ASSIGNMENT 1:
Pull from the news article on John Walker Lindh's release the passage that begins at the words "ISLAMABAD: A Pakistani" and stops after "Trump told reporters.", copying it word for word.
ASSIGNMENT 2:
Write the next part of the news article on John Walker Lindh's release, starting right after its last sentence.

GIVEN TEXT:
§ §

Pakistani who taught ‘American Taliban’ hails his release
Above, a frame grab of John Walker Lindh, the so-called ‘American Taliban’ captured in Afghanistan after the September 11, 2001 attacks. (Reuters Video Online)
Updated 24 May 2019

Pakistani who taught ‘American Taliban’ hails his release

Pakistani who taught ‘American Taliban’ hails his release
  • John Walker Lindh symbolized betrayal for the US when he was captured, bearded and disheveled, while fighting for the Taliban in 2001
  • He was one of hundreds of Taliban fighters captured by Northern Alliance forces on November 25, 2001

ISLAMABAD: A Pakistani religious teacher who spent six months with “American Taliban” John Walker Lindh has hailed his release, describing him as a “good person” who became upset over the situation in Afghanistan, Kashmir and Palestine.
Lindh symbolized betrayal for the US when he was captured, bearded and disheveled, while fighting for the Taliban in the Afghan city of Mazar-i-Sharif in 2001.
His release from prison on Thursday — three years before the end of his 20-year sentence — has re-awakened memories of the September 11 attacks and underscored the tragedy of the US invasion of Afghanistan, where civilians are paying a deadly price as the war grinds on.
President Donald Trump said he was upset about the release, but government lawyers had told him there was no legal way to keep him in prison.
“We’ll be watching him and watching him closely,” Trump told reporters.
But Mohammad Iltimas, who taught Lindh for six months at a Muslim school near the Afghan border in Pakistan’s northwest, said he was happy to hear of the decision to release him.
“He was such a pure person, such a positive-thinking man,” Iltimas told AFP.
Iltimas said Lindh came to his school — the Madrassa Arabia Hussania, outside the city of Bannu — in December 2000, and stayed until May or April of the next year.

§ §

PROVIDED MATERIAL:
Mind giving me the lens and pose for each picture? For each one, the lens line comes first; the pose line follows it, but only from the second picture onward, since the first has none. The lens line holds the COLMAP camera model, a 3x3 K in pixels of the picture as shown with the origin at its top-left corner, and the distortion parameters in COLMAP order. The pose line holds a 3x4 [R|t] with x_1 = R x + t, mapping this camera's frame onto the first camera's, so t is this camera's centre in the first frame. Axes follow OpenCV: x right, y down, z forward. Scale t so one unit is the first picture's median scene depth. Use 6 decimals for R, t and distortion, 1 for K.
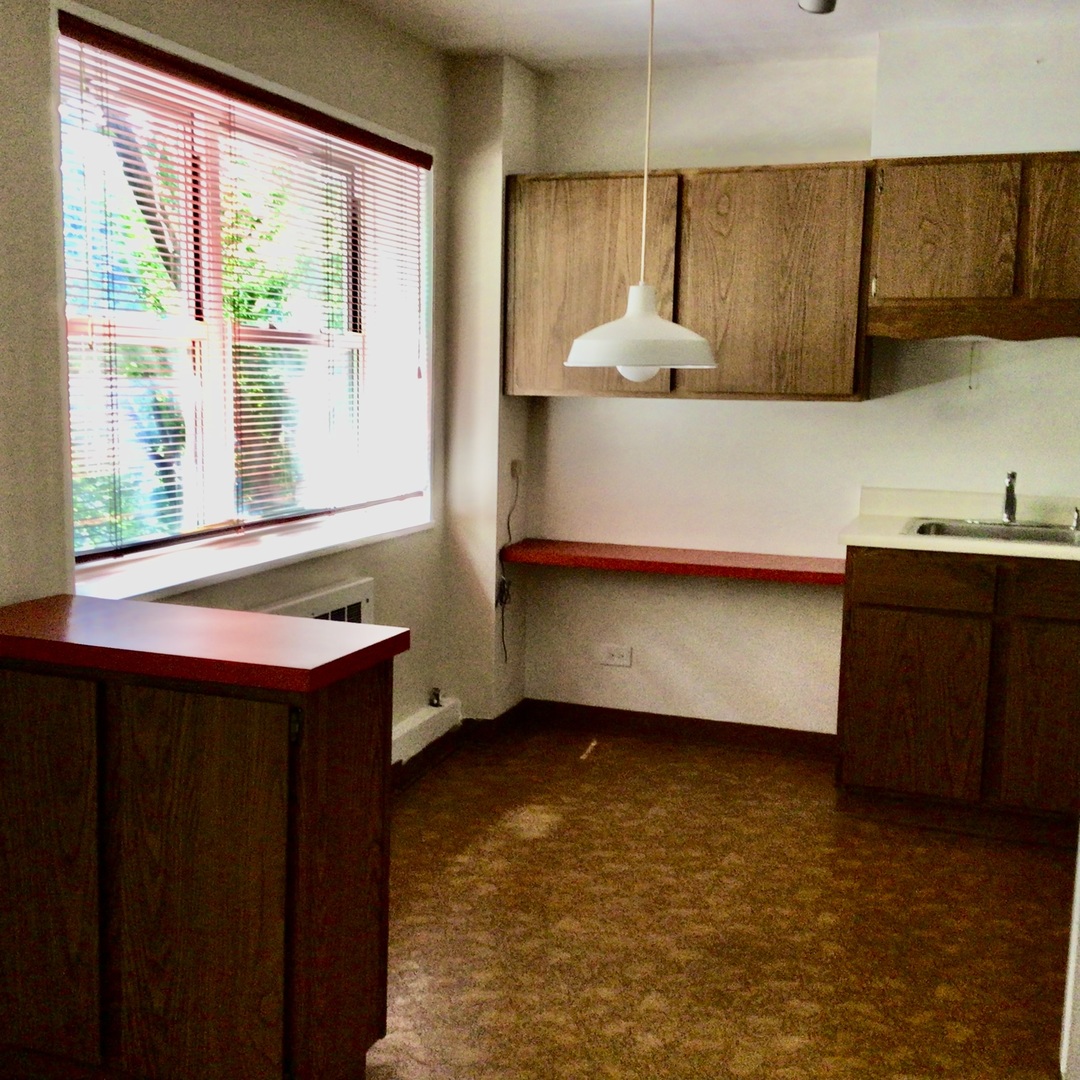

§ §

EXERCISE OUTPUT 1:
ISLAMABAD: A Pakistani religious teacher who spent six months with “American Taliban” John Walker Lindh has hailed his release, describing him as a “good person” who became upset over the situation in Afghanistan, Kashmir and Palestine.
Lindh symbolized betrayal for the US when he was captured, bearded and disheveled, while fighting for the Taliban in the Afghan city of Mazar-i-Sharif in 2001.
His release from prison on Thursday — three years before the end of his 20-year sentence — has re-awakened memories of the September 11 attacks and underscored the tragedy of the US invasion of Afghanistan, where civilians are paying a deadly price as the war grinds on.
President Donald Trump said he was upset about the release, but government lawyers had told him there was no legal way to keep him in prison.
“We’ll be watching him and watching him closely,” Trump told reporters.

EXERCISE OUTPUT 2:
“He wanted to memorize the Qur’an,” he said, describing how Lindh could often be seen listening to Qur’anic verses on a tape recorder or learning Pashto.
“He was such a good student, pious and focused on his studies, I never saw him sitting idle. He was not interested in sports. He was such a serious and committed person to his cause.”
Lindh was “upset over the situation in Afghanistan, Kashmir and Palestine,” said Iltimas.
At the time, the Taliban regime which controlled most of Afghanistan was engaged in a bloody fight with the rebellious Northern Alliance.
Soon the madrassa student enlisted in the Taliban’s ranks.
After the United States intervened in Afghanistan following the September 11, 2001 attacks, Lindh was one of hundreds of Taliban fighters captured by Northern Alliance forces on November 25.
He revealed his American identity to two CIA officers in the city of Mazar-i-Sharif.
One of them, Johnny Micheal Spann, was killed in a prisoner revolt hours after he interrogated Lindh, making him the first American killed in post-9/11 conflict in Afghanistan.
Mazar residents who remembered Lindh described to AFP their shock on hearing that an American had been captured fighting for the Islamist militants.
“People were asking how is that possible,” recalled 40-year-old resident Khayber Ibrahimi.
“I think he must have been too brave or too stupid to have gone with the Taliban,” he told AFP.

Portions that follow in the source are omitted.